Der Vorsitzende des Bundestags-Innenausschusses, Lars Castellucci, plädiert hingegen für vergleichsweise weitgehende Befugnisse der Strafverfolgungsbehörden. Ausnahmen für Sicherheitsbehörden zur biometrischen Überwachung müssten zwar im Einklang mit dem Datenschutz stehen, sagte der SPD-Politiker dem Tagesspiegel. Gleichzeitig müssten die Behörden aber auch der gestiegenen Bedrohungslage gerecht werden. Sicherheitsbehörden bräuchten die nötigen Befugnisse zur biometrischen Überwachung und die geeignete Software dazu.

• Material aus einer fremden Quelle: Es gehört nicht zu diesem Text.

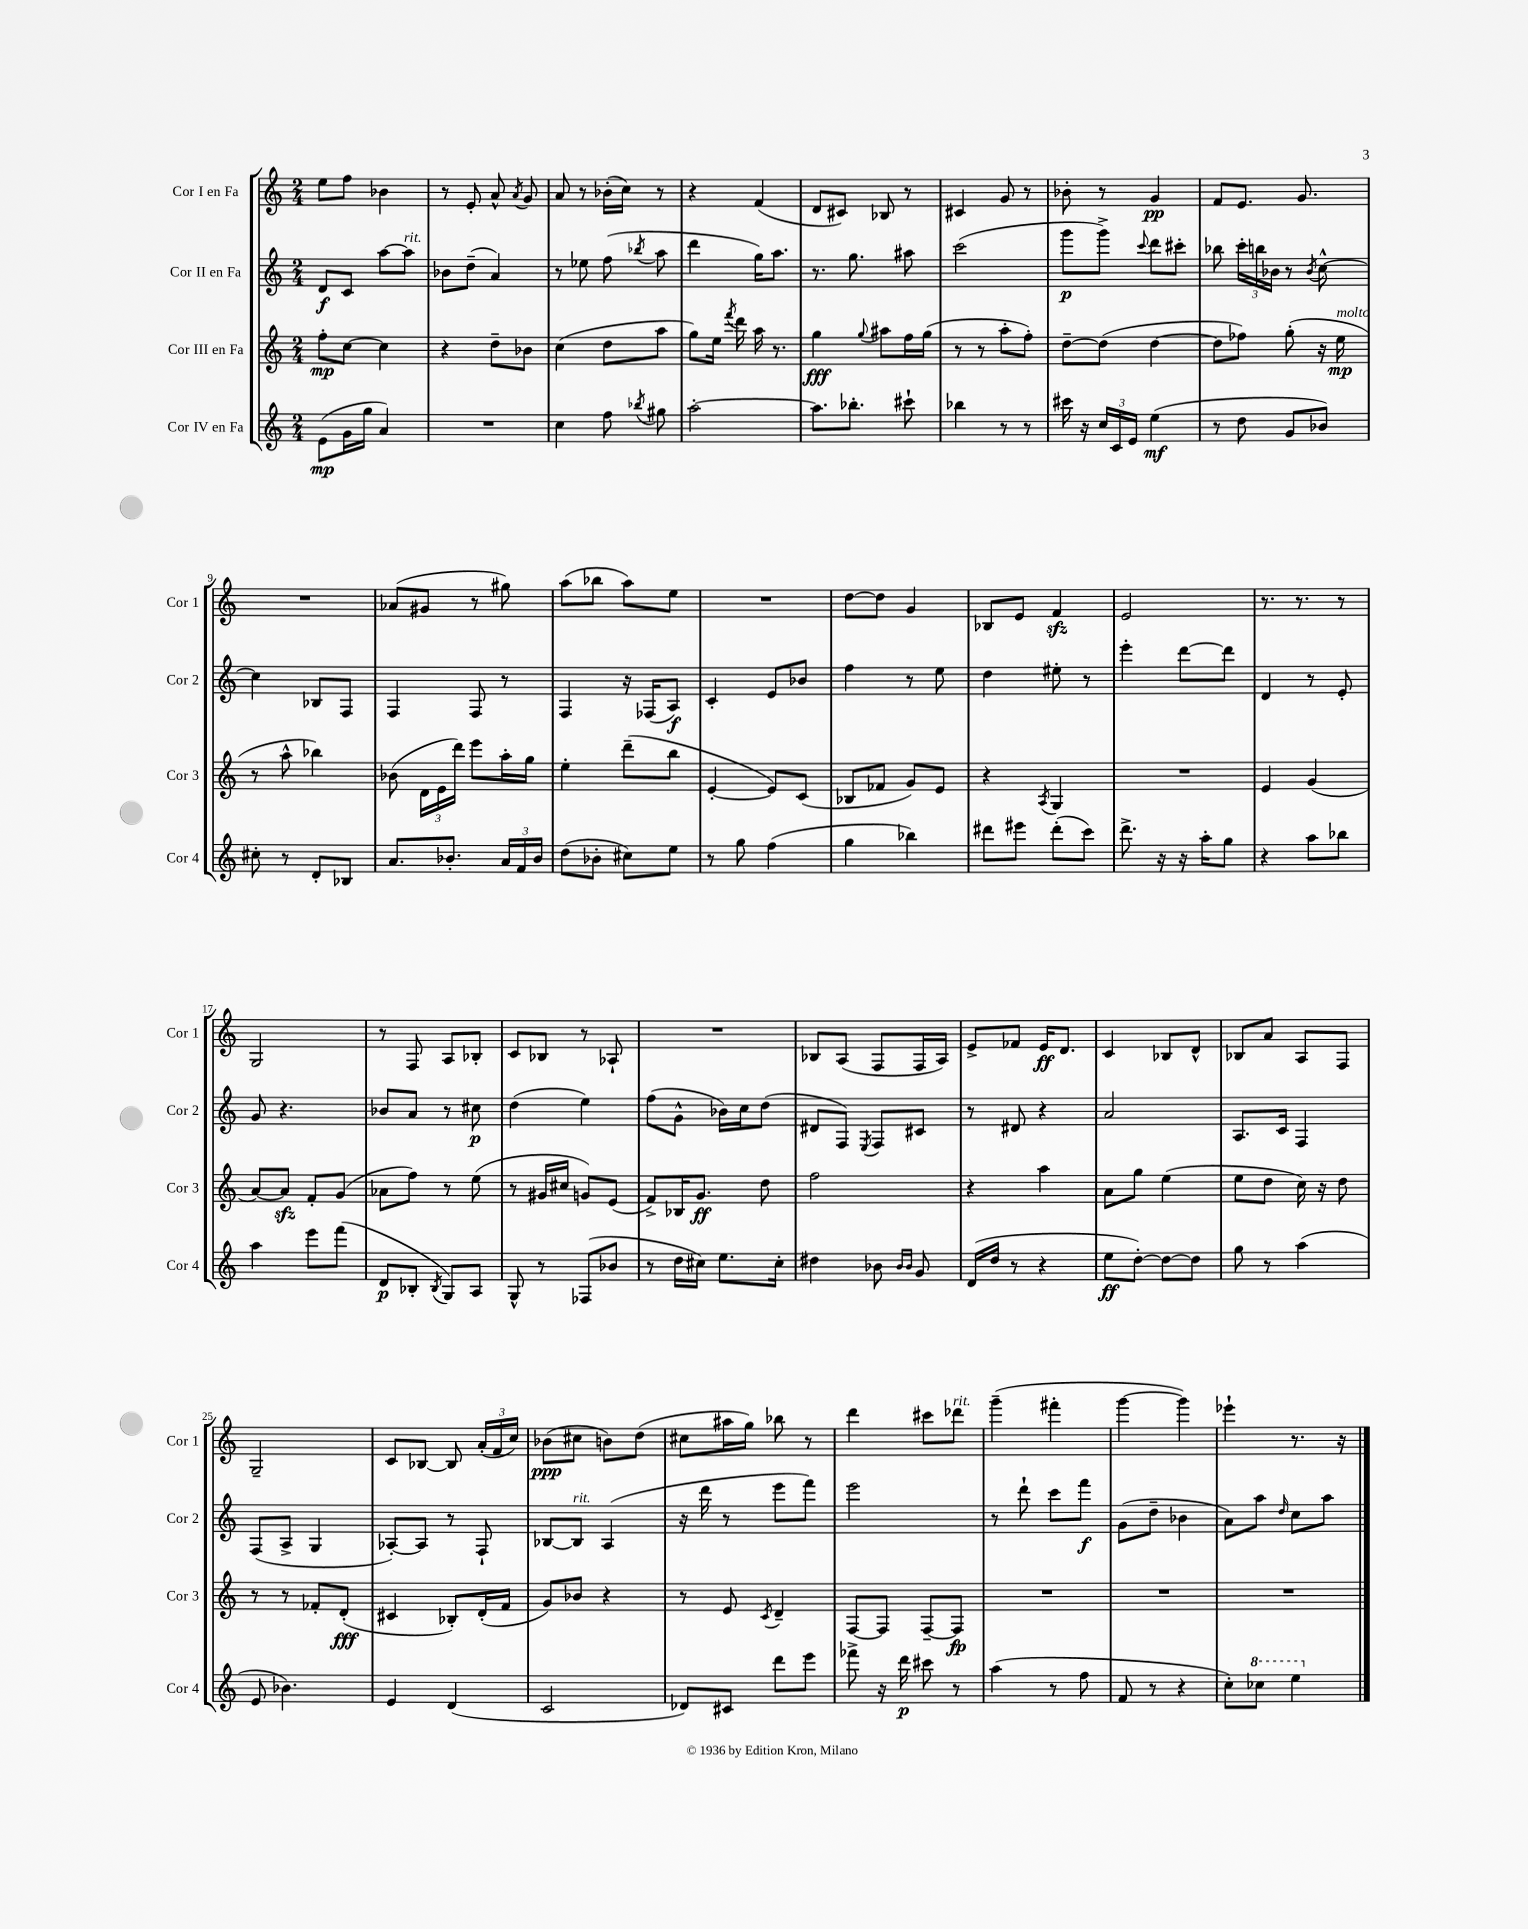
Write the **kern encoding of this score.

Das KI-Gesetz der EU erlaube dies in Ausnahmefällen. „Daher spreche ich mich auch in Deutschland dafür aus“, sagte er weiter.
Unter den Fachpolitikerinnen der Ampel-Parteien sind allerdings längst nicht alle von Castelluccis Forderung überzeugt. „Biometrische Fernidentifizierung im öffentlichen Raum ist eine massive Gefahr für unsere Bürgerrechte“, sagte die FDP-Europaabgeordnete Svenja Hahn. In Deutschland gelte es nun, die im KI-Gesetz „vorgesehenen Spielräume für strengere Regeln voll auszuschöpfen und den Einsatz dieser Technologie zur Überwachung des öffentlichen Raums auszuschließen“.